水素と酸素が化合して水を生成する時に生まれるエネルギーは、ロケットの推進力となる。小惑星で見つかった化合物に水素と酸素が含まれていれば、火星やそれ以上離れた場所に向かう際に燃料を補給する基地を建設したり、衛星の寿命を延ばすための中継地を作ったりすることができる。
DSIの取締役リック・タムリンソン氏は、「われわれはいずれ、宇宙での『オアシス』のような存在になるだろう。それは空気や燃料を提供できる場所で、言うなればガソリンスタンドのようなものだ」と述べた。
<宇宙で燃料補給>
DSIは2016年初めに「ファイヤーフライズ」と呼ばれるカメラを打ち上げる予定で、撮影した写真によって科学者が小惑星の構成要素を見極められるようになるという。同社のデービッド・ガンプ最高経営責任者(CEO)によれば、第一段階は約2000万ドルのコストがかかる見込みだという。

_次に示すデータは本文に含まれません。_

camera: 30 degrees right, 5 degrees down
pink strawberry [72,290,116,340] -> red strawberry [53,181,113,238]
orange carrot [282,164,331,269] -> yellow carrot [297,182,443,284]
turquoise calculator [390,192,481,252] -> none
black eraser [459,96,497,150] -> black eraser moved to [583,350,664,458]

その1年後には、より大型の宇宙船を打ち上げ、2─3年のミッションで小惑星に着陸してサンプルを持ち帰る予定だ。中でも最もドラマチックなのは、この大型宇宙船で小惑星をキャッチして軌道を変え、2021年までに地球の周回軌道上に乗せるという計画だ。DSIは宇宙に建造物を造るため、燃料の生成のほかニッケルと鉄の採掘を行う方針で、ガンプCEOは「もし宇宙で資源を作り出すことができれば、火星探査を行うNASAにとってもコスト削減につながる。すべてを地上から打ち上げるには多くの費用がかかるからだ」と述べた。
一方、プラネタリー・リソーシズは、地球と月の間で小惑星を研究するため、宇宙に望遠鏡を打ち上げることにしている。その後は、より遠くにある無数の小惑星のデータを集めるため、レーザーを搭載した宇宙船も打ち上げる予定だ。
同社のアンダーソン氏は、「われわれは2020年までに宇宙で小惑星の資源を加工することができるようになっており、宇宙空間で初の燃料補給基地ができているはずだ」と語る。
小惑星探査は、利益を生み出すという点で投資家の注目を集めているが、一方でこのビジネスは全人類にとっても関係があるものだ。
かつて地球では、大型の小惑星が衝突したことによって起きた気候変動で恐竜が絶滅した可能性があり、NASAでは将来こうしたことが再び起きるのではないかと真剣に頭を悩ませている。
鉱山技師でエコノミストのブラッド・ブレア氏は、「人類が生き残るためには小惑星の問題に取り組まなければならない。なぜなら地球を死の星にしてしまうほどの大きな小惑星は、統計的に見ていつか必ずやってくるからだ」と語った。